今は亡き桂枝雀師匠が小米時代に噺の枕に使ったことを思い出す。独特の間合いで、ぽつんとさりげなく、しかも唐突に振られると、戸惑いつつも、結局は笑わされてしまったものだ。
終末論はいつの時代にもある。ノストラダムスの予言が囁かれている頃の旧オウムの騒動は記憶に新しい。予言を利用したのか、そうだとしたら、それに乗っかり真剣に怖れた人たちがいた訳だ。

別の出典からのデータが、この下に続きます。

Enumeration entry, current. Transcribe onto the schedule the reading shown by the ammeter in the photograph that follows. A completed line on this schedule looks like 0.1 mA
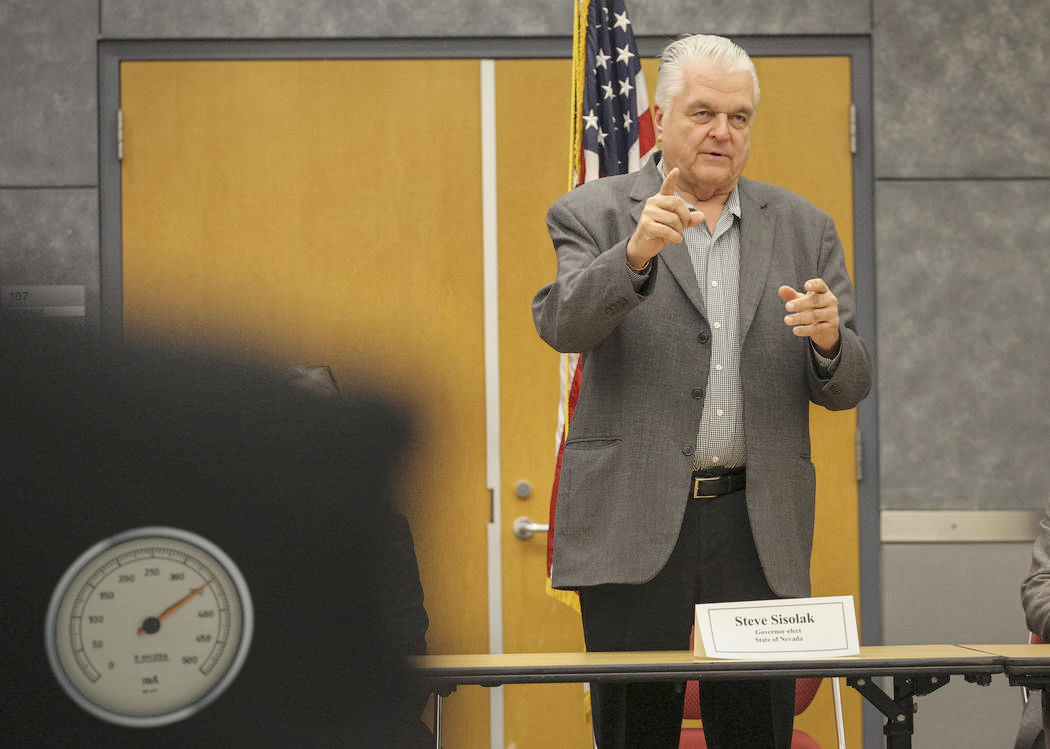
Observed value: 350 mA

子どもの頃に少年雑誌で読んだのだが、大昔、ハレー彗星だったかが地球に最接近し、地球上の空気をすっかり奪い取ってしまうというデマで日本中が大パニックに陥ったことがあるらしい。真空状態から我が身を長らえさせるために、大金持ちは競って空気でパンパンに膨れ上がったタイヤを買い求め狂奔したという。今なら笑い話にもならないが、当時のひとは真剣だった。
「もしそうなったら…」
子どものぼくは不安にかられ祖母に訪ねた。祖母は一笑に付した。
「みんな死ぬのやろ? 自分ひとりだけ生き残ってどうする。その方が怖いやんか」
死ぬより怖いことがあるのか。
スマトラ沖地震による大津波は決してよそごとではない。東海南海大震災に備えるひとは多いし、心配すればするほど不安のネタは数多い。映画のタイトルではないが、
「俺たちに明日はない」
のなら、
「俺たちには今日がある」
はずだ。
言い残すことがあるのなら今のうちに言っておきたいし、し残していることがあれば今日から片付けておきたい。不安にかられるより不安を克服することに心を砕きたいものだ。
子らが訊く。
「いまわのきわ(今際の際)に何ていうのやろ、父は…?」
何という会話だ。ぼくは答える。
「畳の上で死にたい…」
か、これはアメリカ合衆国、テネシー州はナッシュビルで迎えるその時の言葉だろう。
「ありがとう…」
せめてこう言えたらよいと願うのだが。
滅亡の日が来るとしたら、取り急ぎぼくがすべきは謝罪と御礼と和解だろう。そうすれば先ほどの質問に子どもたちにこう答えることができるはずだ。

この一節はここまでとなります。